● **Available records**:

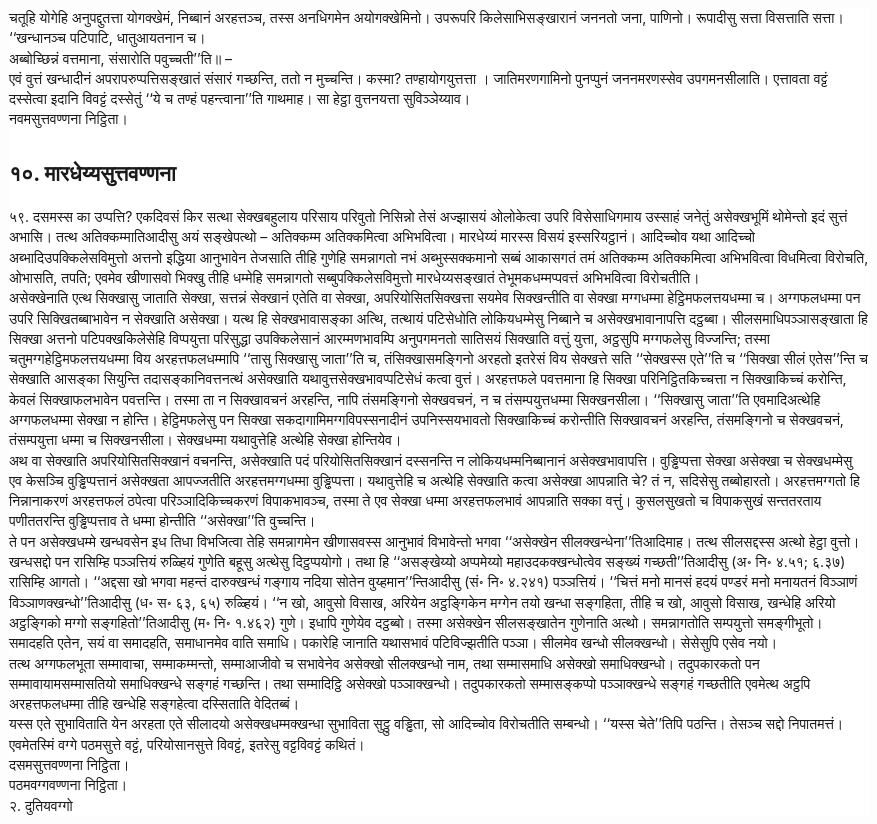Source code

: चतूहि योगेहि अनुपद्दुतत्ता योगक्खेमं, निब्बानं अरहत्तञ्च, तस्स अनधिगमेन अयोगक्खेमिनो। उपरूपरि किलेसाभिसङ्खारानं जननतो जना, पाणिनो। रूपादीसु सत्ता विसत्ताति सत्ता।  
‘‘खन्धानञ्च पटिपाटि, धातुआयतनान च।  
अब्बोच्छिन्नं वत्तमाना, संसारोति पवुच्चती’’ति॥ –  
एवं वुत्तं खन्धादीनं अपरापरुप्पत्तिसङ्खातं संसारं गच्छन्ति, ततो न मुच्चन्ति। कस्मा? तण्हायोगयुत्तत्ता । जातिमरणगामिनो पुनप्पुनं जननमरणस्सेव उपगमनसीलाति। एत्तावता वट्टं दस्सेत्वा इदानि विवट्टं दस्सेतुं ‘‘ये च तण्हं पहन्त्वाना’’ति गाथमाह। सा हेट्ठा वुत्तनयत्ता सुविञ्ञेय्याव।  
नवमसुत्तवण्णना निट्ठिता।  


## १०. मारधेय्यसुत्तवण्णना

५९. दसमस्स का उप्पत्ति? एकदिवसं किर सत्था सेक्खबहुलाय परिसाय परिवुतो निसिन्नो तेसं अज्झासयं ओलोकेत्वा उपरि विसेसाधिगमाय उस्साहं जनेतुं असेक्खभूमिं थोमेन्तो इदं सुत्तं अभासि। तत्थ अतिक्कम्मातिआदीसु अयं सङ्खेपत्थो – अतिक्कम्म अतिक्कमित्वा अभिभवित्वा। मारधेय्यं मारस्स विसयं इस्सरियट्ठानं। आदिच्चोव यथा आदिच्चो अब्भादिउपक्किलेसविमुत्तो अत्तनो इद्धिया आनुभावेन तेजसाति तीहि गुणेहि समन्नागतो नभं अब्भुस्सक्कमानो सब्बं आकासगतं तमं अतिक्कम्म अतिक्कमित्वा अभिभवित्वा विधमित्वा विरोचति, ओभासति, तपति; एवमेव खीणासवो भिक्खु तीहि धम्मेहि समन्नागतो सब्बुपक्किलेसविमुत्तो मारधेय्यसङ्खातं तेभूमकधम्मप्पवत्तं अभिभवित्वा विरोचतीति।  
असेक्खेनाति एत्थ सिक्खासु जाताति सेक्खा, सत्तन्नं सेक्खानं एतेति वा सेक्खा, अपरियोसितसिक्खत्ता सयमेव सिक्खन्तीति वा सेक्खा मग्गधम्मा हेट्ठिमफलत्तयधम्मा च। अग्गफलधम्मा पन उपरि सिक्खितब्बाभावेन न सेक्खाति असेक्खा। यत्थ हि सेक्खभावासङ्का अत्थि, तत्थायं पटिसेधोति लोकियधम्मेसु निब्बाने च असेक्खभावानापत्ति दट्ठब्बा। सीलसमाधिपञ्ञासङ्खाता हि सिक्खा अत्तनो पटिपक्खकिलेसेहि विप्पयुत्ता परिसुद्धा उपक्किलेसानं आरम्मणभावम्पि अनुपगमनतो सातिसयं सिक्खाति वत्तुं युत्ता, अट्ठसुपि मग्गफलेसु विज्जन्ति; तस्मा चतुमग्गहेट्ठिमफलत्तयधम्मा विय अरहत्तफलधम्मापि ‘‘तासु सिक्खासु जाता’’ति च, तंसिक्खासमङ्गिनो अरहतो इतरेसं विय सेक्खत्ते सति ‘‘सेक्खस्स एते’’ति च ‘‘सिक्खा सीलं एतेस’’न्ति च सेक्खाति आसङ्का सियुन्ति तदासङ्कानिवत्तनत्थं असेक्खाति यथावुत्तसेक्खभावप्पटिसेधं कत्वा वुत्तं। अरहत्तफले पवत्तमाना हि सिक्खा परिनिट्ठितकिच्चत्ता न सिक्खाकिच्चं करोन्ति, केवलं सिक्खाफलभावेन पवत्तन्ति। तस्मा ता न सिक्खावचनं अरहन्ति, नापि तंसमङ्गिनो सेक्खवचनं, न च तंसम्पयुत्तधम्मा सिक्खनसीला। ‘‘सिक्खासु जाता’’ति एवमादिअत्थेहि अग्गफलधम्मा सेक्खा न होन्ति। हेट्ठिमफलेसु पन सिक्खा सकदागामिमग्गविपस्सनादीनं उपनिस्सयभावतो सिक्खाकिच्चं करोन्तीति सिक्खावचनं अरहन्ति, तंसमङ्गिनो च सेक्खवचनं, तंसम्पयुत्ता धम्मा च सिक्खनसीला। सेक्खधम्मा यथावुत्तेहि अत्थेहि सेक्खा होन्तियेव।  
अथ वा सेक्खाति अपरियोसितसिक्खानं वचनन्ति, असेक्खाति पदं परियोसितसिक्खानं दस्सनन्ति न लोकियधम्मनिब्बानानं असेक्खभावापत्ति। वुड्ढिप्पत्ता सेक्खा असेक्खा च सेक्खधम्मेसु एव केसञ्चि वुड्ढिप्पत्तानं असेक्खता आपज्जतीति अरहत्तमग्गधम्मा वुड्ढिप्पत्ता। यथावुत्तेहि च अत्थेहि सेक्खाति कत्वा असेक्खा आपन्नाति चे? तं न, सदिसेसु तब्बोहारतो। अरहत्तमग्गतो हि निन्नानाकरणं अरहत्तफलं ठपेत्वा परिञ्ञादिकिच्चकरणं विपाकभावञ्च, तस्मा ते एव सेक्खा धम्मा अरहत्तफलभावं आपन्नाति सक्का वत्तुं। कुसलसुखतो च विपाकसुखं सन्ततरताय पणीततरन्ति वुड्ढिप्पत्ताव ते धम्मा होन्तीति ‘‘असेक्खा’’ति वुच्चन्ति।  
ते पन असेक्खधम्मे खन्धवसेन इध तिधा विभजित्वा तेहि समन्नागमेन खीणासवस्स आनुभावं विभावेन्तो भगवा ‘‘असेक्खेन सीलक्खन्धेना’’तिआदिमाह। तत्थ सीलसद्दस्स अत्थो हेट्ठा वुत्तो। खन्धसद्दो पन रासिम्हि पञ्ञत्तियं रुळ्हियं गुणेति बहूसु अत्थेसु दिट्ठप्पयोगो। तथा हि ‘‘असङ्खेय्यो अप्पमेय्यो महाउदकक्खन्धोत्वेव सङ्ख्यं गच्छती’’तिआदीसु (अ॰ नि॰ ४.५१; ६.३७) रासिम्हि आगतो। ‘‘अद्दसा खो भगवा महन्तं दारुक्खन्धं गङ्गाय नदिया सोतेन वुय्हमान’’न्तिआदीसु (सं॰ नि॰ ४.२४१) पञ्ञत्तियं। ‘‘चित्तं मनो मानसं हदयं पण्डरं मनो मनायतनं विञ्ञाणं विञ्ञाणक्खन्धो’’तिआदीसु (ध॰ स॰ ६३, ६५) रुळ्हियं। ‘‘न खो, आवुसो विसाख, अरियेन अट्ठङ्गिकेन मग्गेन तयो खन्धा सङ्गहिता, तीहि च खो, आवुसो विसाख, खन्धेहि अरियो अट्ठङ्गिको मग्गो सङ्गहितो’’तिआदीसु (म॰ नि॰ १.४६२) गुणे। इधापि गुणेयेव दट्ठब्बो। तस्मा असेक्खेन सीलसङ्खातेन गुणेनाति अत्थो। समन्नागतोति सम्पयुत्तो समङ्गीभूतो। समादहति एतेन, सयं वा समादहति, समाधानमेव वाति समाधि। पकारेहि जानाति यथासभावं पटिविज्झतीति पञ्ञा। सीलमेव खन्धो सीलक्खन्धो। सेसेसुपि एसेव नयो।  
तत्थ अग्गफलभूता सम्मावाचा, सम्माकम्मन्तो, सम्माआजीवो च सभावेनेव असेक्खो सीलक्खन्धो नाम, तथा सम्मासमाधि असेक्खो समाधिक्खन्धो। तदुपकारकतो पन सम्मावायामसम्मासतियो समाधिक्खन्धे सङ्गहं गच्छन्ति। तथा सम्मादिट्ठि असेक्खो पञ्ञाक्खन्धो। तदुपकारकतो सम्मासङ्कप्पो पञ्ञाक्खन्धे सङ्गहं गच्छतीति एवमेत्थ अट्ठपि अरहत्तफलधम्मा तीहि खन्धेहि सङ्गहेत्वा दस्सिताति वेदितब्बं।  
यस्स एते सुभाविताति येन अरहता एते सीलादयो असेक्खधम्मक्खन्धा सुभाविता सुट्ठु वड्ढिता, सो आदिच्चोव विरोचतीति सम्बन्धो। ‘‘यस्स चेते’’तिपि पठन्ति। तेसञ्च सद्दो निपातमत्तं। एवमेतस्मिं वग्गे पठमसुत्ते वट्टं, परियोसानसुत्ते विवट्टं, इतरेसु वट्टविवट्टं कथितं।  
दसमसुत्तवण्णना निट्ठिता।  
पठमवग्गवण्णना निट्ठिता।  
२. दुतियवग्गो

● **What the task requires**:
The answer must consist solely of the lines from the first line of the data through the line containing "## १०. मारधेय्यसुत्तवण्णना", inclusive, reproduced exactly and without pictures.

● **Exercise answer**:
Source code

: चतूहि योगेहि अनुपद्दुतत्ता योगक्खेमं, निब्बानं अरहत्तञ्च, तस्स अनधिगमेन अयोगक्खेमिनो। उपरूपरि किलेसाभिसङ्खारानं जननतो जना, पाणिनो। रूपादीसु सत्ता विसत्ताति सत्ता।  
‘‘खन्धानञ्च पटिपाटि, धातुआयतनान च।  
अब्बोच्छिन्नं वत्तमाना, संसारोति पवुच्चती’’ति॥ –  
एवं वुत्तं खन्धादीनं अपरापरुप्पत्तिसङ्खातं संसारं गच्छन्ति, ततो न मुच्चन्ति। कस्मा? तण्हायोगयुत्तत्ता । जातिमरणगामिनो पुनप्पुनं जननमरणस्सेव उपगमनसीलाति। एत्तावता वट्टं दस्सेत्वा इदानि विवट्टं दस्सेतुं ‘‘ये च तण्हं पहन्त्वाना’’ति गाथमाह। सा हेट्ठा वुत्तनयत्ता सुविञ्ञेय्याव।  
नवमसुत्तवण्णना निट्ठिता।  


## १०. मारधेय्यसुत्तवण्णना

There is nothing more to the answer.